Saturday, October 24, 2020

Textile Surface Design

I think all of us are asking ourselves, how do I dress and look good wearing a mask?  For some reason some of the more "out there" clothes I have made seem like they'll make me look like a crazy lady while wearing a mask.  Is anyone else thinking that?

I'm working on it, I've been slowly introducing more adventurous outfits lately.

Let's face it,  I have a lot of clothes.  Most of them made by me.  I have more clothes than I could wear in a month....changing twice a day.  Especially during this phase of my life, home most days, enjoying peace and quiet, I dress casually so that I can tear outside and tend the seedlings or go out in the garage and slap some paint on fabric.  So I've been a little less motivated to do my usual sewing.  I've done some, but mostly these days I'm interested in using the fabric I've made.  Creating fabric is getting to be a passion.  

I'm taking several online classes in the next few months and have been acquiring various white fabrics for those projects.

Here are a few of the garments I made from my last few classes.

This fabric was made in the 2nd  Pat Pauly I took in Sept.  It is using two techniques.  One is the stenciling at the top and bottom, which is part of Pat's curriculum, and the large ovals are deconstructed silkscreening I learned in Kerr Grabowski's class two summers ago.

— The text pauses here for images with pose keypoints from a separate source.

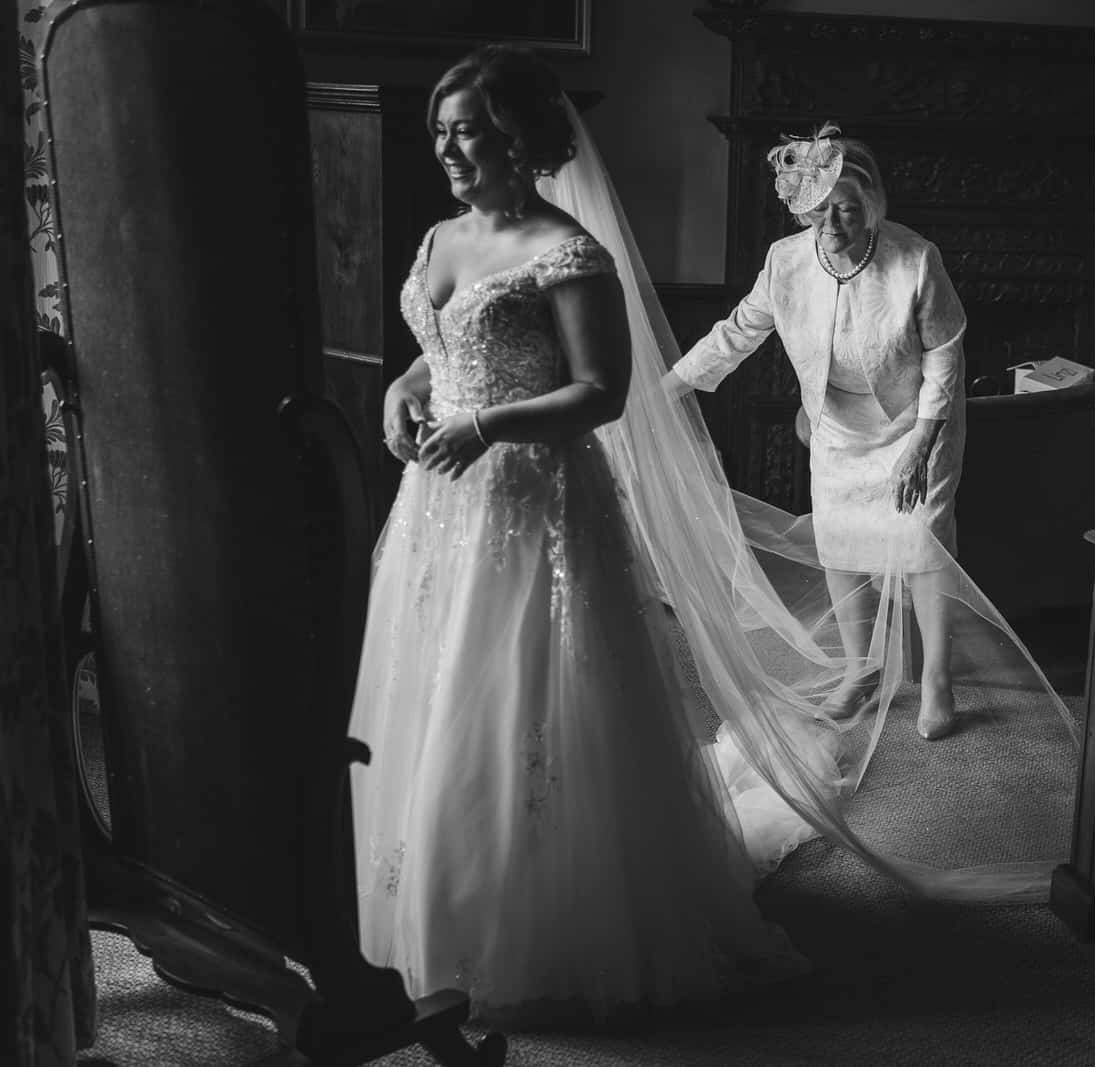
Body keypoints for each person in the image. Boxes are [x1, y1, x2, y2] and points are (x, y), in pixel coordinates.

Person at [346, 44, 804, 1029]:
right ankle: (435, 907)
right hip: (438, 503)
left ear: (519, 139)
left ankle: (540, 927)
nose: (451, 151)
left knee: (525, 702)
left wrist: (487, 424)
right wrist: (401, 393)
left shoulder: (568, 252)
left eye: (469, 133)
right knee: (434, 690)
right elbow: (445, 354)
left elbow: (600, 392)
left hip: (536, 503)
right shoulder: (439, 239)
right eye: (442, 133)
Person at [664, 127, 968, 741]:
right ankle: (859, 671)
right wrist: (670, 386)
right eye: (821, 211)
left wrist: (920, 444)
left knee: (923, 539)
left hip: (917, 420)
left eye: (849, 210)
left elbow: (945, 354)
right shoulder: (785, 261)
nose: (833, 224)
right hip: (837, 423)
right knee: (841, 540)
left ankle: (937, 678)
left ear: (872, 206)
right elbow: (738, 331)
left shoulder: (916, 258)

This is a lightweight ponte, mostly cotton, of course there has to be some synthetic in it for the stretch but it holds the dye just fine.

The deconstructed silkscreening gives you results you can't ever control.  That's the fun part of it. As the dye slowly releases from the screen each successive print is different.  I like that a lot.

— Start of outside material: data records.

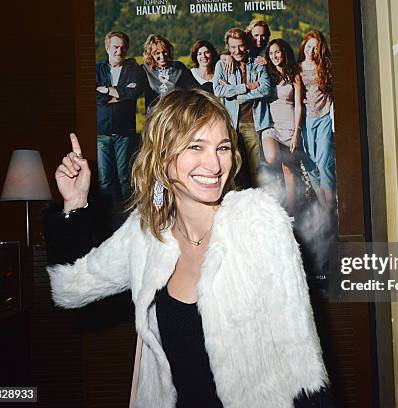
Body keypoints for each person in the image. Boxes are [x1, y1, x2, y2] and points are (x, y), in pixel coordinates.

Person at [44, 89, 330, 407]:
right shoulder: (147, 232)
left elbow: (302, 363)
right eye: (196, 146)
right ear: (163, 156)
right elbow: (69, 288)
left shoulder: (256, 223)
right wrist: (74, 203)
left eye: (222, 147)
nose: (214, 164)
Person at [213, 28, 273, 187]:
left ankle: (258, 204)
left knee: (256, 168)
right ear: (228, 46)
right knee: (234, 168)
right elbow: (218, 90)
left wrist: (237, 96)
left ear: (246, 45)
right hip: (230, 123)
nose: (237, 51)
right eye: (232, 47)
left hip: (252, 122)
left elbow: (266, 88)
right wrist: (245, 87)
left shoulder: (257, 63)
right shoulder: (222, 65)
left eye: (240, 46)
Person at [96, 31, 144, 211]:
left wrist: (105, 89)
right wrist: (118, 93)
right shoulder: (96, 69)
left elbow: (132, 94)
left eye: (123, 47)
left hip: (124, 132)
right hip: (102, 132)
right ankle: (108, 218)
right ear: (107, 47)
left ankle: (127, 217)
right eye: (116, 47)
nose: (119, 51)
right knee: (105, 180)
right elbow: (93, 96)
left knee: (125, 178)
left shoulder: (133, 70)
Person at [263, 39, 303, 215]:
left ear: (284, 52)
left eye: (277, 52)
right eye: (271, 53)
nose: (274, 56)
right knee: (271, 158)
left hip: (290, 127)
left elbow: (299, 105)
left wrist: (296, 134)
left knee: (289, 170)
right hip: (272, 126)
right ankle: (276, 197)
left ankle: (292, 211)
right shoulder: (268, 74)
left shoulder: (294, 75)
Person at [298, 31, 336, 208]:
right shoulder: (297, 69)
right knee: (310, 162)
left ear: (320, 49)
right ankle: (324, 207)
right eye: (308, 46)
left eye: (314, 47)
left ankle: (332, 207)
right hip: (306, 119)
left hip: (324, 116)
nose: (310, 51)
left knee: (323, 163)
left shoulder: (326, 66)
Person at [142, 34, 198, 113]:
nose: (162, 56)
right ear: (151, 54)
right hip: (154, 117)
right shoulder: (145, 70)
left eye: (164, 52)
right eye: (157, 53)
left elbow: (194, 89)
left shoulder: (178, 67)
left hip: (175, 116)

In my last blog I showed you a photo of fabric hanging to dry after the class.  This is the dress I made from that fabric.  It is a lightweight seersucker type fabric.  The pattern is drafted from RTW.  

Love the huge pocket!!

I'm learning a lot about color with each class.  There's nothing like more hours put into your work to teach you what doesn't work...and what does.

This is another very lightweight ponte.  I made this fabric in Kerr's class last year and just got around to sewing with it.

The black detail on the sleeves is from a silk screen I burned in a Holly Badgley class many years ago.  I'm building a nice library of images to use as layers.

This is a very lightweight cotton knit that didn't hold up well to the rigors of dyeing.  It's pretty stretchy and wrinkles badly.  I color blocked this one, using paper and painter's tape to block out areas. 

 It wasn't a really satisfying technique for me so I won't be doing whole cloth with this style again.  But it was useful to see how it works and can be used here and there.

As I  mentioned above, learning, keep learning...over and over...never stops...about color.  Some of these work, some do not.  I' like to spend some time before the next class (yes, I'm taking another Pat Pauly class!) and do some dye mixing to see what happens.

This tunic pattern is by Katherine Tilton B6564.  I've made it twice and LOVE it.

And this is just a whimsical idea I had.  The tshirt that is on top was from Lucky Brands and was always too small for me.  So I hand stitched it onto a men's shirt.

And I tried sewing the cuffs onto the top of the sleeve.  Not sure I love this, I'll probably take that off.  What do you think?